I've adapted this Snakes and ladders game to give learners an opportunity to discuss cultural differences between countries.
Before my lesson, I modified the typical game board so that it could give my learners an opportunity not only to make comments but also to interview other people in the class.
On the game board I alternated the words in the squares between ask and tell and drew a few snakes randomly along the board. I decided to get rid of the ladders since I thought the board would look far too crowded.
Then, I created two game cards, an ask card and a tell card, using different colour card.
I also needed dice and counters.
I'd recommend demonstrating to the learners what to do to make sure they know the rules of the game, particularly because my group had never played a Snakes and ladders game before.
Tell your learners that they must throw the dice and move their counter the appropriate number of squares. If the counter lands on an ask square, the learner must pick up the ask card, select one question and use it to interview as many people as they like in the group.
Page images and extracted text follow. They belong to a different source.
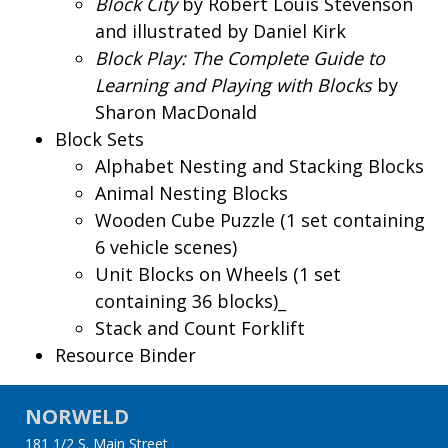
Block City
by Robert Louis Stevenson
and illustrated by Daniel Kirk
Block Play: The Complete Guide to
Learning and Playing with Blocks
by
Sharon MacDonald
Block Sets
Alphabet Nesting and Stacking Blocks
Animal Nesting Blocks
Wooden Cube Puzzle (1 set containing
6 vehicle scenes)
Unit Blocks on Wheels (1 set
containing 36 blocks)_
Stack and Count Forklift
Resource Binder
NORWELD
181 1/2 S. Main Street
If the counter lands on a tell square, the learner needs to select one topic from the tell card and talk about it for approximately one minute.
The game goes on in this manner until someone reaches the finish square.
However, if a counter lands on a snake's head, the learner must move their counter down the snake's body to its tail and then follow the new instruction, i.e. ask or tell.
While my learners were playing the game, I took notes of their comments and wrote them on the board, fixing some linguistic problems, to use at the end of the activity.
At the end of the activity, I asked the learners to read the comments on the board and decide which country they think those comments referred to.
Finally, I asked the learners to talk to each other and, using the same comments, discuss whether these customs would apply to other countries, like Great Britain or Australia.